> [Given passage]:
============

Such is the perceived success of Argentina's deregulatory mission that it is being credited with inspiring Mr Musk's bureaucracy-slashing drive in the much-hyped Doge.
In fact, Mr Musk was acting directly on Mr Milei's advice, a diplomatic source told The Telegraph.
Asked whether Mr Milei and Mr Musk spoke frequently, Mr Sturzenegger, one of the president's most trusted lieutenants, was coy.
'Milei had several conversations with Musk and he told him what we were doing and how we were approaching this job. I speculate – just my speculation – those conversations made Musk understand how to use the state to reduce the state.'
Yet the relationship between the two bureaucracy slashers is hardly a secret: Mr Milei gifted Mr Musk a chainsaw on stage at the Conservative Political Action Conference (CPAC) in Washington in March.
'This is the chainsaw for bureaucracy,' Mr Musk declared.
As the former president of Argentina's Central Bank and a Harvard professor, Mr Sturzenegger, seems on the surface to be an establishment figure, the kind Mr Milei and Mr Musk are accustomed to rail against.
But he speaks about cutting the size of the state and deregulating Argentina's bureaucracy as a moral mission, claiming, much like Mr Musk, that government intervention makes people's lives worse, not better.
Even beyond their cost-cutting drive, the similarities are uncanny: both share a love of fantasy, with Mr Sturzenegger frequently comparing his mission to Lord of the Rings, while Mr Musk speaks about how The Hitchhiker's Guide to the Galaxy informs his world-view.
On a technical level, Mr Sturzenegger's ministry and Mr Musk's Doge also share similarities. The Argentine frequently refers to his 'chainsaw guys', who operate almost like a government black ops unit, identifying targets and slashing through decades of red tape.

============

Answer these questions from the passage on Argentina's deregulation drive:
(a) At what event, in what city, and in what month did Mr Milei give Mr Musk a chainsaw?
(b) What two roles does the passage say Mr Sturzenegger has held?
(c) Which work does Mr Sturzenegger often compare his mission to?

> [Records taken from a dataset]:
============

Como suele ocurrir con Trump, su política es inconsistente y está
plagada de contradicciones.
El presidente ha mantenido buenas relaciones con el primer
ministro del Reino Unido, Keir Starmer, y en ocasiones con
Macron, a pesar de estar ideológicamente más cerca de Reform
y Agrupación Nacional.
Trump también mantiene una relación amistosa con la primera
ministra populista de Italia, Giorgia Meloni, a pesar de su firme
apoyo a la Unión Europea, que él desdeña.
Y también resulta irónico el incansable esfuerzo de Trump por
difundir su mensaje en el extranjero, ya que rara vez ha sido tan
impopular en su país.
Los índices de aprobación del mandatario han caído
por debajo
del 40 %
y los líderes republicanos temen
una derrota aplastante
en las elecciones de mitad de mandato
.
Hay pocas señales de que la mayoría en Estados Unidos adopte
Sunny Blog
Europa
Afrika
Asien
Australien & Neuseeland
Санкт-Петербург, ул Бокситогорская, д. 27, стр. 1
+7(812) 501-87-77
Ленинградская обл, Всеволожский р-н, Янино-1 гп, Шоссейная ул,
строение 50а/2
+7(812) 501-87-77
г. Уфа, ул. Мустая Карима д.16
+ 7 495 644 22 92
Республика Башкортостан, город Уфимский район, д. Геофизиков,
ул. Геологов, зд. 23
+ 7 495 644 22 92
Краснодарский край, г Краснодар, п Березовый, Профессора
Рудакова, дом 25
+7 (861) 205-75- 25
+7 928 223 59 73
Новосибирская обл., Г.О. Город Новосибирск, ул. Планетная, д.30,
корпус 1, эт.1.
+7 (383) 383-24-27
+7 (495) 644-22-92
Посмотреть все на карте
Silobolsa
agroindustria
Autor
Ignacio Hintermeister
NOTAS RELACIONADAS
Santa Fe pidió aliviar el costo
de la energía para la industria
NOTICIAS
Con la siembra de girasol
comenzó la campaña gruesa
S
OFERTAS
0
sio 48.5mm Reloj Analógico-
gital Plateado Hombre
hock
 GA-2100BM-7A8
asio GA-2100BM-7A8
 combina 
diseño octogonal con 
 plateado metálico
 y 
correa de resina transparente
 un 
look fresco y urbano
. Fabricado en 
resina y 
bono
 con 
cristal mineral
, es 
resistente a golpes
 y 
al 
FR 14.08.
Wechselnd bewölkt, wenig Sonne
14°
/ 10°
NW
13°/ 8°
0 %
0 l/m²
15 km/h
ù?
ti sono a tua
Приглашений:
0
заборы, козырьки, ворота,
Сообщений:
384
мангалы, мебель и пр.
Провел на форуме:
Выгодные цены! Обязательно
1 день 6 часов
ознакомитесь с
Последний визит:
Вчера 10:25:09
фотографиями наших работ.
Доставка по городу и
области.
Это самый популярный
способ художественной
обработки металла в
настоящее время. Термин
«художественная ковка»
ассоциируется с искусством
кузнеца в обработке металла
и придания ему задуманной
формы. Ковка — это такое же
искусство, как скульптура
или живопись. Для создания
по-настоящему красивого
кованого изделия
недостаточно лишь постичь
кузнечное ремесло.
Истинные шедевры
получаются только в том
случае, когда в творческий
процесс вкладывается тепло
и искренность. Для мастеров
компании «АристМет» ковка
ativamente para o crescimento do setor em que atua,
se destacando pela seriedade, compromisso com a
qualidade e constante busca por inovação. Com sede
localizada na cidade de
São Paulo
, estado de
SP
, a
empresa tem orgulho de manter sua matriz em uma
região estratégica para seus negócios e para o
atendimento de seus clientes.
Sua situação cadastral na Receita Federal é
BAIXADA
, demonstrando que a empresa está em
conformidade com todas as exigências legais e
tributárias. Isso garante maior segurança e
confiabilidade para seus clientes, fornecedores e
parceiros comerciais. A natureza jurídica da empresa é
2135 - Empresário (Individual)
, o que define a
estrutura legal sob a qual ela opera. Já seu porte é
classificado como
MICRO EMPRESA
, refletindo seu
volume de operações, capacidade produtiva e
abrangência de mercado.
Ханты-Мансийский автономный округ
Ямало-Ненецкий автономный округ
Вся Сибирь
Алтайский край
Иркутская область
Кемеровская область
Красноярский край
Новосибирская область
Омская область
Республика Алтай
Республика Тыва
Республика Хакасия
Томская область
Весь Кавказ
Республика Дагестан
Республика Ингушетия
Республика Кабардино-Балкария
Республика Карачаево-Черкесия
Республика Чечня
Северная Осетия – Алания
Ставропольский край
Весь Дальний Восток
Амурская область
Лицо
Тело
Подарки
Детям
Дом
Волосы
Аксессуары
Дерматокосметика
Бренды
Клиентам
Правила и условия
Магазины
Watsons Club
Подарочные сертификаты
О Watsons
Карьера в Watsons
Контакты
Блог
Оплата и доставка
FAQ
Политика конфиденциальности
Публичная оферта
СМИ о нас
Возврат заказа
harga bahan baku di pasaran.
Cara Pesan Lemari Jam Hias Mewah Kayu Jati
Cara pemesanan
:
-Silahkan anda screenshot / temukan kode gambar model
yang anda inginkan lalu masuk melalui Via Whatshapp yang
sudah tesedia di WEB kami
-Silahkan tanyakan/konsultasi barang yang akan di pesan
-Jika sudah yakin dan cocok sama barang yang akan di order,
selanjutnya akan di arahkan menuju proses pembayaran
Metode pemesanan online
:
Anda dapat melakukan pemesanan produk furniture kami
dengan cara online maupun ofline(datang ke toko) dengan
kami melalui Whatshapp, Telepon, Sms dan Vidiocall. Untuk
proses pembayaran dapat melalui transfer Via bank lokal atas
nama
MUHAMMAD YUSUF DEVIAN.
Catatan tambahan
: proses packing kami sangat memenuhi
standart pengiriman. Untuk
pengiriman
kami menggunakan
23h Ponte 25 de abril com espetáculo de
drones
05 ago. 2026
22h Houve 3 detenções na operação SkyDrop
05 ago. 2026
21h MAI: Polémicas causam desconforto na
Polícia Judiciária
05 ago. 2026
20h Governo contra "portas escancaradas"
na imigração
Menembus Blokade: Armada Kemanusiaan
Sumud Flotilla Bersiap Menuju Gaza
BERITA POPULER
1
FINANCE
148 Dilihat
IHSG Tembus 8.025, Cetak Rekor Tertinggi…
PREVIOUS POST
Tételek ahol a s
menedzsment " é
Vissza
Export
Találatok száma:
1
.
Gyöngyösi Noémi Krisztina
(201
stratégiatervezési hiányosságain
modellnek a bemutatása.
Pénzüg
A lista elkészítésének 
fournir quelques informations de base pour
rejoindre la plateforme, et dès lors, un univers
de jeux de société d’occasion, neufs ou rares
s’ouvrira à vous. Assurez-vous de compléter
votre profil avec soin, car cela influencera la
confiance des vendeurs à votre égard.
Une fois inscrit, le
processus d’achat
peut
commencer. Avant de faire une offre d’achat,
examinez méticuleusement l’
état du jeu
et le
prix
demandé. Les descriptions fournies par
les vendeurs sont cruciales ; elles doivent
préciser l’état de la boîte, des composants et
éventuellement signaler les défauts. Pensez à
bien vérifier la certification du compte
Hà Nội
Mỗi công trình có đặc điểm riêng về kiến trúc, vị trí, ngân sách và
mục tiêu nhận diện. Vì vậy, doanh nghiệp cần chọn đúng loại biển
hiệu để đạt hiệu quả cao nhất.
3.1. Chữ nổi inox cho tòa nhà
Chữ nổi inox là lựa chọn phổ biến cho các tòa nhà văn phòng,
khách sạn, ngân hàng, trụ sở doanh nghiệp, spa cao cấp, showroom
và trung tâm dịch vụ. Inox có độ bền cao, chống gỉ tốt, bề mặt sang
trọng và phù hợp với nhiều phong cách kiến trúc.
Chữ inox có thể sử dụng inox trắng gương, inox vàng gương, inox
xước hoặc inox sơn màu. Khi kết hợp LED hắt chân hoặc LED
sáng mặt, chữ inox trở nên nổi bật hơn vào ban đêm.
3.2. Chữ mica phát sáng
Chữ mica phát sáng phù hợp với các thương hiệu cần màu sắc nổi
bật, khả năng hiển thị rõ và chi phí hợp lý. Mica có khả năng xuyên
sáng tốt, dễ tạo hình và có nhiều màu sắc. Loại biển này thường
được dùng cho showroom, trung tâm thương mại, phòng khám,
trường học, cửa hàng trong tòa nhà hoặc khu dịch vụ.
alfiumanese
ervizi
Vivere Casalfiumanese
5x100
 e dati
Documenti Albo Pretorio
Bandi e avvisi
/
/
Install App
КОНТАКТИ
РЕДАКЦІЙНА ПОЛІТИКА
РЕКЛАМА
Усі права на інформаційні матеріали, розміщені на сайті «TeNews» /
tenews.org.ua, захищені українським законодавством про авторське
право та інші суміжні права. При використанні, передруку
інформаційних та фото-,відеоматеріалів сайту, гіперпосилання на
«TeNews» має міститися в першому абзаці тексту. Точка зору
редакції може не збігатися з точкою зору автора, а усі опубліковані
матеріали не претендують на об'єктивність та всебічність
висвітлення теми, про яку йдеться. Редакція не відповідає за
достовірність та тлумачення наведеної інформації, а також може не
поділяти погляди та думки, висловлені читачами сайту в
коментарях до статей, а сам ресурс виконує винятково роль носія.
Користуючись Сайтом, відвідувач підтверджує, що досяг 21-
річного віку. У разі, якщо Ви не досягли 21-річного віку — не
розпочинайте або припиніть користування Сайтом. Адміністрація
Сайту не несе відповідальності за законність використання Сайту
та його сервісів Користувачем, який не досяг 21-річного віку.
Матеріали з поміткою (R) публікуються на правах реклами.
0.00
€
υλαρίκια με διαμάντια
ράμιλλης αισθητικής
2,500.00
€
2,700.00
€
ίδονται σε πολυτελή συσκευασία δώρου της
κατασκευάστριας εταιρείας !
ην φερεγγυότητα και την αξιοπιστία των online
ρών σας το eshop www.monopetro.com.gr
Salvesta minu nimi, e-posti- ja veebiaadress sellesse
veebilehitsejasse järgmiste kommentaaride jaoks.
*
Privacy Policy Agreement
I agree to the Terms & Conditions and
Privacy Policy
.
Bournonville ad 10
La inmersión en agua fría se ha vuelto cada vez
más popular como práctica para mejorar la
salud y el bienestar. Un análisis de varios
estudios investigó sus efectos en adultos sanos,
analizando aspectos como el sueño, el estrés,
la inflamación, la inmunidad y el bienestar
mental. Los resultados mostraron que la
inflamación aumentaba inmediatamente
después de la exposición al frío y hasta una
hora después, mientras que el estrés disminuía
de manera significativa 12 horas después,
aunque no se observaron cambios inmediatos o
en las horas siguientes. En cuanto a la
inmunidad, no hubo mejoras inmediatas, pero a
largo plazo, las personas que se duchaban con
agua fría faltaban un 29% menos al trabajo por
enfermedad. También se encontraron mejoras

============

> [Written response]:
(a) At the Conservative Political Action Conference (CPAC) in Washington, in March.
(b) Former president of Argentina's Central Bank and Harvard professor.
(c) Lord of the Rings.